Like a Thief in the Night
By Jeff Baker
Note: For purposes of this story, imagine the guy in the picture wearing something a lot less modern and urban. —–j.s.baker
The business at the bank had the whole county talking. We even had a reporter show up from Neosho. But that was after it was all over. My Aunt Lettie said it was a case of wagging tongues, but even she came into town to see where it had happened.
I should mention that it was pretty unusual for my Great-Aunt Lettie to leave the old farmhouse she’d lived in since she was widowed about 1872 to go anywhere except church. But this was fifty-seven years later, the October I turned fourteen. And everybody went into downtown Gamaliel to stare at the bank. The First Bank of Gamaliel was the town’s pride and joy. It had a vault, three teller windows and an upstairs. I know, that makes Missouri sound awfully hick, but there wasn’t much of a downtown, just a few buildings and we were lucky one of them was the post office.

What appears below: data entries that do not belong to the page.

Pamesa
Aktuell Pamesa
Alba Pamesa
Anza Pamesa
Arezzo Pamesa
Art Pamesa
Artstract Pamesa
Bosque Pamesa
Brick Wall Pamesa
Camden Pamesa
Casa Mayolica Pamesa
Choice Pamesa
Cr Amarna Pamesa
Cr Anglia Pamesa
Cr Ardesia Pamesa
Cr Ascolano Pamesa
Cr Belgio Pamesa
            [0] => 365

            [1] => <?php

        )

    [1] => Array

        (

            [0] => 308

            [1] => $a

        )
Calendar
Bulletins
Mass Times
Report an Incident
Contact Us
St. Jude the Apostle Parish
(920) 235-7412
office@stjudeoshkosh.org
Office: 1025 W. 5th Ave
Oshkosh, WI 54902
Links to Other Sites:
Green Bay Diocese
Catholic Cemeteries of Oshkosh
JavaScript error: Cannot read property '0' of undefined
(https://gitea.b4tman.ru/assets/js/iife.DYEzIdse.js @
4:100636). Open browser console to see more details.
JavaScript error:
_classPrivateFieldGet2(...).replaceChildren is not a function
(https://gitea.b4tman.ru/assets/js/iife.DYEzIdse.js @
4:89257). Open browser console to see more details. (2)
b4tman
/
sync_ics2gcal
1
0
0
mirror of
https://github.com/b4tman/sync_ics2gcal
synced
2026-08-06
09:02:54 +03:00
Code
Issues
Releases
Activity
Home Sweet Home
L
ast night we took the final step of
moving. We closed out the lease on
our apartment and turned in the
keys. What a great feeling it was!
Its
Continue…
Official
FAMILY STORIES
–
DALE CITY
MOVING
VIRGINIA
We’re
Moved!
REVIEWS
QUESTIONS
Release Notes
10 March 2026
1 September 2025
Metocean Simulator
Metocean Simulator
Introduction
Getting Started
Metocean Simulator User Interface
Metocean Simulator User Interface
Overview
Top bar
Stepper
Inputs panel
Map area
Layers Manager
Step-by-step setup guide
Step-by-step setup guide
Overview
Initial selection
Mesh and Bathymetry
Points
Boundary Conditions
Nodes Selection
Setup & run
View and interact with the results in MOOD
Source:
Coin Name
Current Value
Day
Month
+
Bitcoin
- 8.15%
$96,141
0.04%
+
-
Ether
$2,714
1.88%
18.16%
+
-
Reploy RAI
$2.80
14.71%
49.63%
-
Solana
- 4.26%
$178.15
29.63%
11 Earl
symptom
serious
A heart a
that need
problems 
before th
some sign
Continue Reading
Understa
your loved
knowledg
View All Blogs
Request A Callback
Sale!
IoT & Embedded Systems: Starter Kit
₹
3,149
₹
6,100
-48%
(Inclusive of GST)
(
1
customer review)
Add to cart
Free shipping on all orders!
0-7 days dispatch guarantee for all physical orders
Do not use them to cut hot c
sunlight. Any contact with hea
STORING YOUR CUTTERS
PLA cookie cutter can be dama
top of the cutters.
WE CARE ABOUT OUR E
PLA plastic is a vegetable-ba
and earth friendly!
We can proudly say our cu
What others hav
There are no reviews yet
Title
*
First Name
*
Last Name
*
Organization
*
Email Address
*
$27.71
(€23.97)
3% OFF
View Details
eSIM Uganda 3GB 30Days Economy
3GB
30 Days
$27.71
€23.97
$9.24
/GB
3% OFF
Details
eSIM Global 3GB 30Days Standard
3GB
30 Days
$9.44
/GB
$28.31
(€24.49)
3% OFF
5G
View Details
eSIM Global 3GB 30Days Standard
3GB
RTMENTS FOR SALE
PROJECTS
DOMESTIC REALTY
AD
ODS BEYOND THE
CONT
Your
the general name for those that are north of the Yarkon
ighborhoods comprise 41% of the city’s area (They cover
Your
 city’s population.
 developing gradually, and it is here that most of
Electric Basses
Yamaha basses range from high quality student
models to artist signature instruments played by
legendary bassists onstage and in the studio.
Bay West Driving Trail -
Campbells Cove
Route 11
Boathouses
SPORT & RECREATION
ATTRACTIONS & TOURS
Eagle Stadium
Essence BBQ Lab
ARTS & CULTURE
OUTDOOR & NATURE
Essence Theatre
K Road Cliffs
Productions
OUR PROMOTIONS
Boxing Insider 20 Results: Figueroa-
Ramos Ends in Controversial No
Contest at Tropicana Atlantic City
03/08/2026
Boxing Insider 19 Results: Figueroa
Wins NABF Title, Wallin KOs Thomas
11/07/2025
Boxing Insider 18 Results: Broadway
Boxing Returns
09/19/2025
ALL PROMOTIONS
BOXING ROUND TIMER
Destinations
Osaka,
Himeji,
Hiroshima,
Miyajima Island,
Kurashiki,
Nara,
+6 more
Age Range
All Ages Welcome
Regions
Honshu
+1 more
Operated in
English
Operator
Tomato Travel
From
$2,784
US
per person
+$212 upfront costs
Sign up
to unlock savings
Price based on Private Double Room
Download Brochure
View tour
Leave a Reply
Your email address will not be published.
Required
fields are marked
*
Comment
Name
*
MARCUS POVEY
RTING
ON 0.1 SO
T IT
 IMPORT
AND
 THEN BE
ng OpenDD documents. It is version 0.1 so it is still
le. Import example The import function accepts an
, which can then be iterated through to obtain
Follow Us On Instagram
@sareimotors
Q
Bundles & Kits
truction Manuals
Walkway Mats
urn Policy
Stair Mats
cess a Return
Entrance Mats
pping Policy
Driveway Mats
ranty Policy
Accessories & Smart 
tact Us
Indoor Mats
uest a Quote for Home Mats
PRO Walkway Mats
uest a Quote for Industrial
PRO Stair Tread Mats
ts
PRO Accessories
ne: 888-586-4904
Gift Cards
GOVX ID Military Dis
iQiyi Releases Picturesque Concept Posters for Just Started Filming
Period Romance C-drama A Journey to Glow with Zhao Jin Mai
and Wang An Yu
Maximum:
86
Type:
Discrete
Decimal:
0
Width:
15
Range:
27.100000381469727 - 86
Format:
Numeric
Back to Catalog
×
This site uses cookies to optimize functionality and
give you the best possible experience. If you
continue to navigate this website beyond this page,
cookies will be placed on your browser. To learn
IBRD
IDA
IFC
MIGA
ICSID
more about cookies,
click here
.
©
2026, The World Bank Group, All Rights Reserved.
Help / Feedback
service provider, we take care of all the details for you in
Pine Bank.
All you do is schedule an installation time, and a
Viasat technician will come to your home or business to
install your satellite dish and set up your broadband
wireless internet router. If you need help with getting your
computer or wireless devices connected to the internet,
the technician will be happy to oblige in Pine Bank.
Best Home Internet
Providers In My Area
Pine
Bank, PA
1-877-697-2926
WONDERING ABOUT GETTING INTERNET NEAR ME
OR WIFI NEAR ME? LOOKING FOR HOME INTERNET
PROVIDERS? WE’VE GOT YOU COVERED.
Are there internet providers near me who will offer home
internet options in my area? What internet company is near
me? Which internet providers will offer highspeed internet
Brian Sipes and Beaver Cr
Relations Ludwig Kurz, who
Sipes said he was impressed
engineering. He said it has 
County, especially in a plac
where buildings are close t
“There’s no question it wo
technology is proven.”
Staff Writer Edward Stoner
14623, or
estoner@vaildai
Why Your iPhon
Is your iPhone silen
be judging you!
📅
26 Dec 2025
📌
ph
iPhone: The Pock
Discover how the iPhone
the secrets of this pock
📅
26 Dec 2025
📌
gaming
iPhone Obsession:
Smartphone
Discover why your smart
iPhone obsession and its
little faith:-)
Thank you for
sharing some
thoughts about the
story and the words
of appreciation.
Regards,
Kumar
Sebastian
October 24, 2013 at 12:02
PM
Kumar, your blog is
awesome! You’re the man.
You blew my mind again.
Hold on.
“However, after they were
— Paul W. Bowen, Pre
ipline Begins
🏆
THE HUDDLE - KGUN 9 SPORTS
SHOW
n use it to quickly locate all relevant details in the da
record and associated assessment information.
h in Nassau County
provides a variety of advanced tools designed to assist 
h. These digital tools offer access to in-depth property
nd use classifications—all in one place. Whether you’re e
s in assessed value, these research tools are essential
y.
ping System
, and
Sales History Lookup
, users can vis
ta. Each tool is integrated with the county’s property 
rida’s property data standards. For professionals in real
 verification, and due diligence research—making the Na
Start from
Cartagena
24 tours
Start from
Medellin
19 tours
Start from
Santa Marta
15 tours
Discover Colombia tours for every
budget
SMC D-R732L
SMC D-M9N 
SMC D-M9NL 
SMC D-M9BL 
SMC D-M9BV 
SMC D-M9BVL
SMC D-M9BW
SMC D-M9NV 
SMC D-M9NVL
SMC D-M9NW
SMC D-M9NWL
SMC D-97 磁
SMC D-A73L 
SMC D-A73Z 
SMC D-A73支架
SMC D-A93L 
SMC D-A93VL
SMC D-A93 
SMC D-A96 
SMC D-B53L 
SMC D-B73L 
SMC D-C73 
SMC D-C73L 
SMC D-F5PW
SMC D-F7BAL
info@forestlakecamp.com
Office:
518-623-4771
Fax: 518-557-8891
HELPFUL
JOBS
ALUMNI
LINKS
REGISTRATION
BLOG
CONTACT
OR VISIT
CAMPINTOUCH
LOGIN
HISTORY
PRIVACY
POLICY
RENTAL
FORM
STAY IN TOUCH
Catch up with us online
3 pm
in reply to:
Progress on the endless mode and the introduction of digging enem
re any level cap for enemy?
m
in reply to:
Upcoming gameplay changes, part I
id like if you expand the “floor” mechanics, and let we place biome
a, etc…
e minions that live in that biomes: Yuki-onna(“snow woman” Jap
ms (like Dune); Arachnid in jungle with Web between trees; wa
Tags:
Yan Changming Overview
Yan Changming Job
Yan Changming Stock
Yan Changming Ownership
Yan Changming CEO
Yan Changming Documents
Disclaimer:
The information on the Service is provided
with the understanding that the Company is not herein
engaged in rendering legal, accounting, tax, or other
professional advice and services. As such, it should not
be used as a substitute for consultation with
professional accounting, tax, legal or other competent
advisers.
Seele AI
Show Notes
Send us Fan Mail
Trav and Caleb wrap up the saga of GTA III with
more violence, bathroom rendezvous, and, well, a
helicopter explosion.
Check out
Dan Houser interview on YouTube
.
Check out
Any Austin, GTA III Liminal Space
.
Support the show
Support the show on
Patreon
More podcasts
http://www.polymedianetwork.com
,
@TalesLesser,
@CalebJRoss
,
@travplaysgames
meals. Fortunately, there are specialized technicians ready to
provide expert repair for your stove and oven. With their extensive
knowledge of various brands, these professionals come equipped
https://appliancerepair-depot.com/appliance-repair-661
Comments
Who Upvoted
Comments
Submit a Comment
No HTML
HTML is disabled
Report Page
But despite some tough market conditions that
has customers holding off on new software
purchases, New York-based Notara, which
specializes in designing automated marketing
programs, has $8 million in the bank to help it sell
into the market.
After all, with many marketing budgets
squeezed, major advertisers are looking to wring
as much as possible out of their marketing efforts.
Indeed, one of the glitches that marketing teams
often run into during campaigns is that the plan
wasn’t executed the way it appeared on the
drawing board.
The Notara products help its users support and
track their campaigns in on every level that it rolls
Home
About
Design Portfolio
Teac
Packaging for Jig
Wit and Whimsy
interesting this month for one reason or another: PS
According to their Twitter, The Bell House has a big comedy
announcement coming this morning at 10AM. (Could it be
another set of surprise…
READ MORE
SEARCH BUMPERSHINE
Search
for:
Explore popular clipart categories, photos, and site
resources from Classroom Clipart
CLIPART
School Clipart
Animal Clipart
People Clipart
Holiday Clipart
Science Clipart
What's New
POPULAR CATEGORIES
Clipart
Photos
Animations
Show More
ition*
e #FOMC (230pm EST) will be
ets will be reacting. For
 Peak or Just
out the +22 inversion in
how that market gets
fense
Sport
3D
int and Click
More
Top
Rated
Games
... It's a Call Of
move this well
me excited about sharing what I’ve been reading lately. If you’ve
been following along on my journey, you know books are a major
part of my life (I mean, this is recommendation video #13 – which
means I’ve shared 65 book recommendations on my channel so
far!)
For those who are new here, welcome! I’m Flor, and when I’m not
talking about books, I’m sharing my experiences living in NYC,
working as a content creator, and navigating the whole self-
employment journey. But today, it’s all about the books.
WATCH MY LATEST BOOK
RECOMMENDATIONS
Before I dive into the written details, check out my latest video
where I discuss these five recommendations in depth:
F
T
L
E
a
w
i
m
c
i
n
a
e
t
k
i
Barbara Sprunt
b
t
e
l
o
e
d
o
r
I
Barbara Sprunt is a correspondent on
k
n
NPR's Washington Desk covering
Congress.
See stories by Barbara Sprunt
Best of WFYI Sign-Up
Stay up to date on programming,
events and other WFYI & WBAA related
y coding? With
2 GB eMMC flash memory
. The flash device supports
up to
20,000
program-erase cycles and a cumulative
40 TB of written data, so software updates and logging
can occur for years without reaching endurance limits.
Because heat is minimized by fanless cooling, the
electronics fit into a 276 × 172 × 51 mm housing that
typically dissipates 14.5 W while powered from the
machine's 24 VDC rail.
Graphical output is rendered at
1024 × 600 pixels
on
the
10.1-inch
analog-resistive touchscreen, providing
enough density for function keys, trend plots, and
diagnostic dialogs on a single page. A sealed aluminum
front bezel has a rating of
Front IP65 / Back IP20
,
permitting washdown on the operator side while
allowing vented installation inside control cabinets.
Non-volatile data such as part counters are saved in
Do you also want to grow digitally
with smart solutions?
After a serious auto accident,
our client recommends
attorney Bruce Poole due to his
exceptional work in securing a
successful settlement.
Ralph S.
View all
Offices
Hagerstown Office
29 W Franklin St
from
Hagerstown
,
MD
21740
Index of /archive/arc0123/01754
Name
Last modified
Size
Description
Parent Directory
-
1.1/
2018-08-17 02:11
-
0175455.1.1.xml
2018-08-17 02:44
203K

My folks had let me borrow the wagon to take Aunt Lettie into town, as her house wasn’t too far from ours outside of town. When we got there the what-had-happened was easy to spot: There was a small crowd by one side of the bank which was at the end of the street. There was a low roof just under the big window of the bank’s second floor, a window facing east. And the big window had been shattered. There was glass scattered on the street and strewn over the low hanging roof which was low enough for anyone to reach over and touch. Clearly somebody had jumped out from the inside.
“They’ll either find a thick blanket with glass in it or a bloody person cut up with glass,” Aunt Lettie said.
I followed her reasoning; somebody covered themselves in a blanket and then jumped through the window and then off the roof. And she didn’t have to ask many questions; from the snippets of conversation we heard from the townspeople it had all happened after midnight. That was when Mr. Bodenhamer had left his General Store after cleaning up and probably fixing himself a late dinner in the back room.
Aunt Lettie walked around the bank building until she was sure there were no signs of any other broken windows or a door pried open.
“Maybe he fell,” I said. “I mean, by accident. Through the window. He didn’t mean to make a lot of noise.”
“Oath Offutt,” she said fixing me with her steely blue eyes. “You remember when you were seven years old and you fell out of that tree in the orchard and you took the long way back to your folks’ house so you could walk past the Taylor farm and the Ebner house and the Bailey house, bawling like it was the end of the age and the Lord and Satan were both following you with a flaming sword and a pitchfork?”
“I remember,” I nodded. Seven years old felt like a century before.
“But when you got to your Ma you stopped your crying and screaming and your arm wasn’t broke at all,” Aunt Lettie said.
“I hadn’t fallen that far, the branch was just off the ground,” I said.
“That’s it. You wanted attention,” she said. “You know why it says that the day of the Lord will come like a thief in the night? To remind us to be watchful. A thief in the night isn’t looking for attention. Whoever jumped out that window wanted attention. Nobody broke into the bank, if they had they would have gone out the way they came, and done it quietly. Unless they hid in the bank when Mr. Satter closed up yesterday evening. Or unless they didn’t need to break into the bank in the first place.”
Mayor George McAdoo was the closest thing to a law officer the town had so Aunt Lettie went to talk to him. But Mr. Satter must have gotten wind of it because he cut out before McAdoo could go to his house and ask some pointed questions. And they found some of the money in a suitcase he must have been busy packing when he skedaddled.
We wondered why he’d gone to the trouble to rob his own bank until about a week later when the big market crash happened. Satter must have known things were pretty shaky and decided to line his own pockets. Aunt Lettie said he was about the only one in town with a lot of money to lose.